Ray Pahl

I haven’t seen a full obituary for Ray Pahl yet, who died earlier this month. Pahl had an interesting status in geography, I think – as the one who got away, but then who lots of people ended up following. He wrote the ‘sociological models’ essay in Chorley and Haggett’s classic Models in Geography, the source text for geography’s ‘quantitative revolution’ in the 1960s, and moved from geography as an undergraduate to sociology – pioneering qualitative methods in the social sciences. It took a while for geographers to catch up. 

Once upon a time, for a few months, I tried to do PhD research modelled on the sort of detailed qualitative work on family dynamics that he and his wife Jan Pahl both excelled in – but I simply didn’t have the social skills to pull this off. I took refuge in ‘theory’, and the ‘archive’.

Pahl wrote a lenghty review of Mike Savage’s recent account of post-war sociology/social science in The Sociological Review, published earlier this year, in which he partly situates himself in relation to the growth of social science in the UK as theorised by Savage.

Being on the receiving end: Making sense of Fatherhood

Just in time for Christmas, a new book out on becoming a father, Making Sense of Fatherhood, by sociologist Tina Miller at Oxford Brookes, who has previously written about experiences of becoming a mother. My reason for mentioning this is personal, because I am in it. I was one of Tina’s research subjects, back in 2006 and 2007, which involved being interviewed before and after the birth of our first child.
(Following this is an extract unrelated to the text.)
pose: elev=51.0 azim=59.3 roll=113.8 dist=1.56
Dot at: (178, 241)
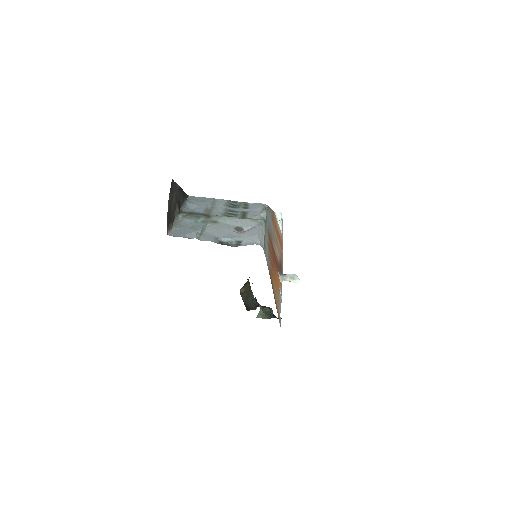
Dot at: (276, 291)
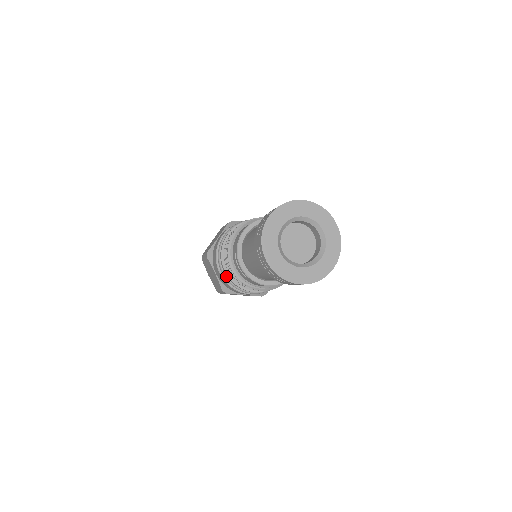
The publication of the book is timely, since we are now expecting our second just after Christmas, so it gives me an opportunity to remember what life felt like last time.

I haven’t read the book yet, so I don’t  know whether I ended up being a useful [anonymised] informant, nor what Tina has made of all the dad-talk in general. But I enjoyed the experience of being in her project, both for personal and ‘professional’ reasons. Personally, it was fun to have the opportunity to talk about what was going on way back then, and ‘Tina’ became a kind of imaginary friend in my head, who I would silently talk to as I wondered the streets of Bishopston pushing a pram for what seemed like hours on end. Professionally, it was interesting to be on the other side, as it were, to have a glimpse of the ordinariness of how lots of empirical social science gets done. I didn’t really think of it this way at the time, but it was pointed out to me the other day that my participation in Tina’s project sort of counted as ‘volunteering’. So now I am intrigued to discover if there is any work out there on how dependent social science research is on the willingness of people to be interviewed, counted, surveyed, and so on.

So, I might have more thoughts on being a research subject once I have read the book; and I’m going to look into the ‘research volunteering’ thing a little bit more too. In between all the busy, engaged parenting, obviously.